▸ **Task goal**
Render the listing from the line with "genus: Dianthus" through the end of the listing as a Markdown table with two columns, n for the row number and Line for the line itself. Leave out blank lines.

[Records drawn from a collection]
>>>>

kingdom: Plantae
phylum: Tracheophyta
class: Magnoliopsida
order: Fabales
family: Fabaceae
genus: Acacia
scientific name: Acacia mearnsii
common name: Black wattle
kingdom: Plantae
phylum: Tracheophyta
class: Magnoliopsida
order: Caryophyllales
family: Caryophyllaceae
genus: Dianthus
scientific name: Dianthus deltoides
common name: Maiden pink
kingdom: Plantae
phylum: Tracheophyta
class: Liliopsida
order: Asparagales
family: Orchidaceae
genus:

<<<<

▸ **Full output**
| n | Line |
|---|---|
| 1 | genus: Dianthus |
| 2 | scientific name: Dianthus deltoides |
| 3 | common name: Maiden pink |
| 4 | kingdom: Plantae |
| 5 | phylum: Tracheophyta |
| 6 | class: Liliopsida |
| 7 | order: Asparagales |
| 8 | family: Orchidaceae |
| 9 | genus: |